Identity and Background
(a) This Amendment No. 8 is being filed by OrbiMed Advisors LLC (“Advisors”), a limited liability company organized under the laws of Delaware, OrbiMed Capital LLC (“Capital”), a limited liability company organized under the laws of Delaware, OrbiMed Capital GP V LLC (“GP V”), a limited liability company organized under the laws of Delaware, and Samuel D. Isaly (“Isaly”), an individual (collectively, the “Reporting Persons”).
(b) – (c) Advisors, a registered investment adviser under the Investment Advisers Act of 1940, as amended (“Investment Advisers Act”), is the sole managing member of GP V, which is the sole general partner of OrbiMed Private Investments V, LP (“OPI V”), and is the sole general partner of OrbiMed Partners II, L.P. (“OrbiMed Partners”).  OPI V and OrbiMed Partners hold Ordinary Shares, including certain Ordinary Shares represented by ADSs, as more particularly described herein.  Advisors has its principal offices at 601 Lexington Avenue, 54th Floor, New York, New York 10022.
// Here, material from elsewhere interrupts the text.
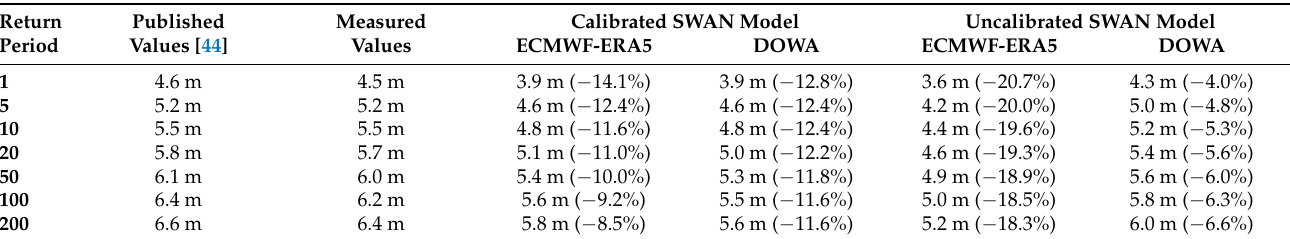
Table 9. Calculated EVA values (and percentage difference between the measured and modelled values) from measurements and SWAN models, computed on the fine grid (2.5 km), compared to published values for deep water station at Westhinder.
Capital, a registered investment adviser under the Investment Advisers Act, acts as the investment advisor to OrbiMed Partners Master Fund Limited, a Bermuda exempted company (“OrbiMed Master Fund”), which holds Ordinary Shares, which are represented by ADSs, as more particularly described herein.  Capital has its principal offices at 601 Lexington Avenue, 54th Floor, New York, New York 10022.
GP V has its principal offices at 601 Lexington Avenue, 54th Floor, New York, New York 10022.
Isaly, a natural person, is the managing member of, and owns a controlling interest in, Advisors and Capital.
The directors and executive officers of Advisors, Capital and GP V are set forth on Schedules I, II and III, attached hereto. Schedules I, II and III set forth the following information with respect to each such person:
(i) name;
(ii) business address;
(iii) present principal occupation or employment and the name, principal business and address of any corporation or other organization in which such employment is conducted; and
(iv) citizenship.
(d) – (e) During the last five years, neither the Reporting Persons nor any person named in Schedules I, II or III have been (i) convicted in a criminal proceeding (excluding traffic violations or similar misdemeanors) or (ii) a party to a civil proceeding of a judicial or administrative body of competent jurisdiction and as a result of such proceeding was or is subject to a judgment, decree or final order enjoining future violations of, or prohibiting or mandating activities subject to, federal or state securities laws or finding any violation with respect to such laws.
(f) Isaly is a citizen of the United States.